§ **Task item**
Your copy should match the records exactly, except that it contains no pictures.

---------- Dataset excerpts ----------

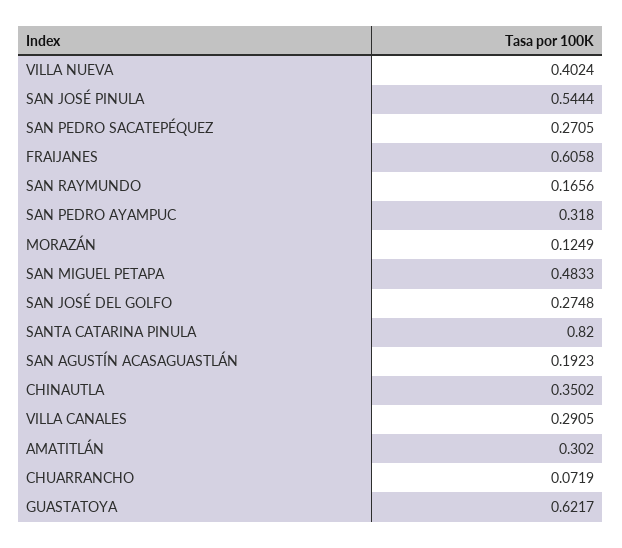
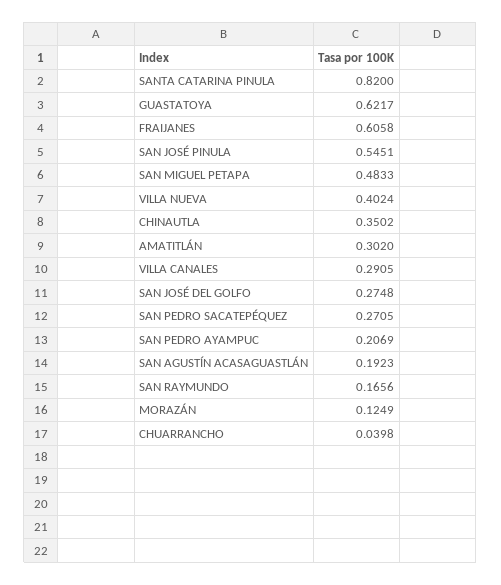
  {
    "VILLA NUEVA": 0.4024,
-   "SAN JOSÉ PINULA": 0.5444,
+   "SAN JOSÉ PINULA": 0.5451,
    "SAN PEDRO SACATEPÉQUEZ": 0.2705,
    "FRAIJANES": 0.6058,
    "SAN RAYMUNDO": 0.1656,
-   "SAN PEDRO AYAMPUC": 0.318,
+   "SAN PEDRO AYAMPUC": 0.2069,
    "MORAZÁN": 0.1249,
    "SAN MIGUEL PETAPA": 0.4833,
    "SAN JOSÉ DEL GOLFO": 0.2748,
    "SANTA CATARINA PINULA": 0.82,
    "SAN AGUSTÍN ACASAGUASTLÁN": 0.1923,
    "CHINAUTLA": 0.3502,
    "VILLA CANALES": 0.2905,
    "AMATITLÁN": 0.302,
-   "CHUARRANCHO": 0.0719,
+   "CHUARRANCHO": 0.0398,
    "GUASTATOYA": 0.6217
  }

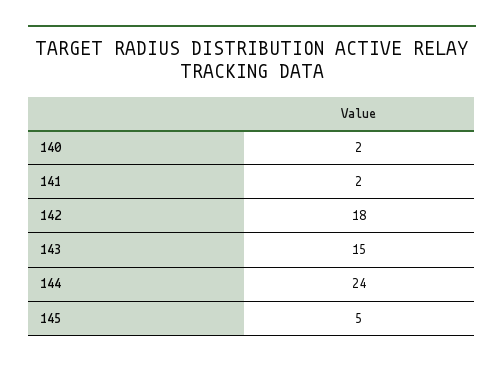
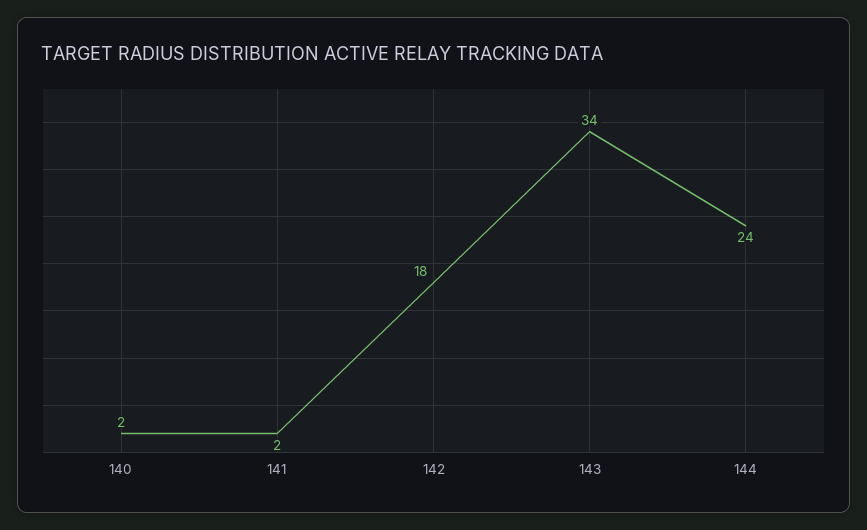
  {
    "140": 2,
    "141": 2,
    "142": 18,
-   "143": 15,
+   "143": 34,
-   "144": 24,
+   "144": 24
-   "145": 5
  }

----------

§ **Task output**
  {
    "VILLA NUEVA": 0.4024,
-   "SAN JOSÉ PINULA": 0.5444,
+   "SAN JOSÉ PINULA": 0.5451,
    "SAN PEDRO SACATEPÉQUEZ": 0.2705,
    "FRAIJANES": 0.6058,
    "SAN RAYMUNDO": 0.1656,
-   "SAN PEDRO AYAMPUC": 0.318,
+   "SAN PEDRO AYAMPUC": 0.2069,
    "MORAZÁN": 0.1249,
    "SAN MIGUEL PETAPA": 0.4833,
    "SAN JOSÉ DEL GOLFO": 0.2748,
    "SANTA CATARINA PINULA": 0.82,
    "SAN AGUSTÍN ACASAGUASTLÁN": 0.1923,
    "CHINAUTLA": 0.3502,
    "VILLA CANALES": 0.2905,
    "AMATITLÁN": 0.302,
-   "CHUARRANCHO": 0.0719,
+   "CHUARRANCHO": 0.0398,
    "GUASTATOYA": 0.6217
  }

  {
    "140": 2,
    "141": 2,
    "142": 18,
-   "143": 15,
+   "143": 34,
-   "144": 24,
+   "144": 24
-   "145": 5
  }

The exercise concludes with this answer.